Nel suo libro autobiografico-romanzesco En Route, l’autore ottocentesco J.-K. Huysmans presenta la scena in cui il protagonista, Durtal, uno scrittore liberale e promiscuo, sfoga la sua pesante coscienza a un saggio vecchio prete. Durtal racconta come sia giunto alla Chiesa da solo, senza una guida, dopo aver contemplato la sua sublime bellezza mentre visitava le chiese. Il prete è stupito.
«Il modo in cui è avvenuta la tua conversione non mi lascia alcun dubbio. C’è stato ciò che il misticismo chiama il tocco divino, solo che – nota bene – Dio ha fatto a meno dell’intervento umano, persino dell’interferenza di un sacerdote, per riportarti sulla strada che avevi abbandonato da più di vent’anni».

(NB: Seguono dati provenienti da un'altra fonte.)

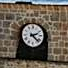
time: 2:22
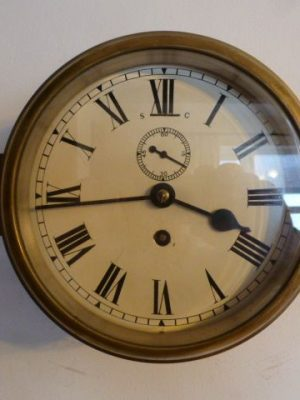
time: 3:43
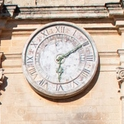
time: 6:09
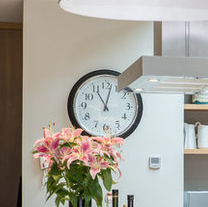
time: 11:03
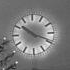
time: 10:18
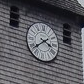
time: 3:38
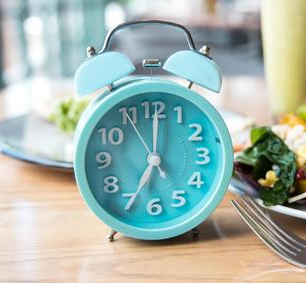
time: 7:00
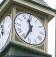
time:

Forse è questo che temono gli scettici del risveglio: questo tocco divino, che opera indipendentemente dall’azione umana, e che cambia tutto. La prospettiva di questo «qualcosa» divino potrebbe benissimo intimorire coloro che si sono abbandonati al peccato e alla passione sfrenata, sebbene si trovino di fronte a un Dio amorevole che desidera solo il loro bene.
In un mondo liberale organizzato come se Dio non esistesse, questo tocco divino non c'entra. Non può essere spiegato. Non dovrebbe esistere e non deve esistere. Tuttavia, come hanno scoperto gli antichi romani scettici, può cambiare il mondo.
Fonte: Tfp.org, 20 aprile 2026. Traduzione a cura di Tradizione Famiglia Proprietà – Italia.